Napoleon Hill is not one to talk without backing up his statements. In the following several posts, we’ll see many lessons learned from history that have made not only the difference for the individuals themselves, but for entire nations and the nations that would come to follow these examples.
FREEDOM OR DEATH ON A DECISION
The value of decisions depends upon the courage required to render them. The great decisions, which served as the foundation of civilization, were reached by assuming great risks, which often meant the possibility of death.
Lincoln’s decision to issue his famous Emancipation Proclamation, which gave freedom to the colored people of America, was rendered with full understanding that his act would turn thousands of friends and political supporters against him. He knew, too, that the carrying out of that proclamation would mean death to thousands of men on the battlefield. In the end, it cost Lincoln his life. That required courage.

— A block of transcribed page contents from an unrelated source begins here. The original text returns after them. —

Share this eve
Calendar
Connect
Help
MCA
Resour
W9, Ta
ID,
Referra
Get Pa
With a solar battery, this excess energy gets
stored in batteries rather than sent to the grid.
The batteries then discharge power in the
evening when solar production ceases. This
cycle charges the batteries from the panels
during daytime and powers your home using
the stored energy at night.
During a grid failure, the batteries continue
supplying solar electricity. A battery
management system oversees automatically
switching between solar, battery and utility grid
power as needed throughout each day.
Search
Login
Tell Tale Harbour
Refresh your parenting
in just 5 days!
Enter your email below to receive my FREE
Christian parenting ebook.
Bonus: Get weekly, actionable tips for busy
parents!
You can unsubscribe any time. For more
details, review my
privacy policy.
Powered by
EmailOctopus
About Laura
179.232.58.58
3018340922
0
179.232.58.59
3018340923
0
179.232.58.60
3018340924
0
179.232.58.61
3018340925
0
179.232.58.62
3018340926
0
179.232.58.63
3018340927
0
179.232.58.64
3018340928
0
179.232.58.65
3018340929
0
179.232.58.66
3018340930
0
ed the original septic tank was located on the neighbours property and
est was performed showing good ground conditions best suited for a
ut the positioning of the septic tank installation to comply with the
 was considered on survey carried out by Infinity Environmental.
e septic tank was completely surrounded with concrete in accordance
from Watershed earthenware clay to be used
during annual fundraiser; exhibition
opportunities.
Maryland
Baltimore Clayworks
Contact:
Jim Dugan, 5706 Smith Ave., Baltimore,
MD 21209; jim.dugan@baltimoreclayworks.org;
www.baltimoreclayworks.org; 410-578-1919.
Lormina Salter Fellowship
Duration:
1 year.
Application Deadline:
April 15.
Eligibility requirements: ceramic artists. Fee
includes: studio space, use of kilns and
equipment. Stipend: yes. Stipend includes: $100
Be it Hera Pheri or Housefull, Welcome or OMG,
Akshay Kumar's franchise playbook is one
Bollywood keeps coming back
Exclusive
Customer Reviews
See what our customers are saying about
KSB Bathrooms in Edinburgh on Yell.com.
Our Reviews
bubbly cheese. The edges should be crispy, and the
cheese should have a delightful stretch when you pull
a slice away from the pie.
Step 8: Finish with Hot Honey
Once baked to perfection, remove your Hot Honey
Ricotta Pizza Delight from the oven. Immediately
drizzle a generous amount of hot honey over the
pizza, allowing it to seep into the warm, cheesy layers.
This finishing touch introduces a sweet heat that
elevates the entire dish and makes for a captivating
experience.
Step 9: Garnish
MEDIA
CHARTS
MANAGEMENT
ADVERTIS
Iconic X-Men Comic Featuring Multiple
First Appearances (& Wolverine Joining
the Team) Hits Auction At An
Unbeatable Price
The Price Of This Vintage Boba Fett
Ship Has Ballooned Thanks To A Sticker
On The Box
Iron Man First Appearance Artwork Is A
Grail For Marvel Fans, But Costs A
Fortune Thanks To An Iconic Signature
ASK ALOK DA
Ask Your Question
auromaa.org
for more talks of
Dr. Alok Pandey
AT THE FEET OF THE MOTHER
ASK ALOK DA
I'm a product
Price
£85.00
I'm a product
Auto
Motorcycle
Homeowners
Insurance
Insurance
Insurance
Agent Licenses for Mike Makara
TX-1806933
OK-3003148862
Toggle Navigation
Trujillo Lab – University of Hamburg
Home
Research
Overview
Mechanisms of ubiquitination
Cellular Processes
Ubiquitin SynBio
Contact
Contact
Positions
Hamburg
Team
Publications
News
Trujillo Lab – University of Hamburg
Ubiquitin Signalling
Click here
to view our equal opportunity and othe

Socrates’ decision to drink the cup of poison, rather than compromise in his personal belief, was a decision of courage. It turned Time ahead a thousand years, and gave to people yet to be born the right to freedom of thought and of speech.
The decision of U.S. (Southern) Civil War General Robert E. Lee, when he came to the decision of parting with the Union to take up the cause of the South, was a decision of courage, for he well knew that it might cost him his own life, and that it would surely cost the lives of others.
The Greatest Decision Of All Time
But, the greatest decision of all time, as far as any American citizen is concerned, was reached in Philadelphia, July 4, 1776, when fifty-six men signed their names to a document, which they well knew would bring freedom to all Americans, or leave every one of the fifty-six hanging from a gallows!
You have heard of this famous document, but you may not have drawn from it the great lesson in personal achievement it taught so plainly.
We all remember the date of this momentous decision, but few of us realize what courage that decision required. We remember our history, as it was taught; we remember dates, and the names of the men who fought; we remember Valley Forge, and Yorktown; we remember George Washington, and Lord Cornwallis. But we know little of the real forces behind these names, dates, and places. We know still less of that intangible power, which insured us freedom long before Washington’s armies reached Yorktown.
Courage In Action
These are monumental decisions that Hill talks about here, but every decision requires a level of courage and faith—and the bolder the decision, the more courage it requires. For you it may only be the courage to do what you know needs to be done despite the cynics, but that is courage that is required for your own forward movement nonetheless.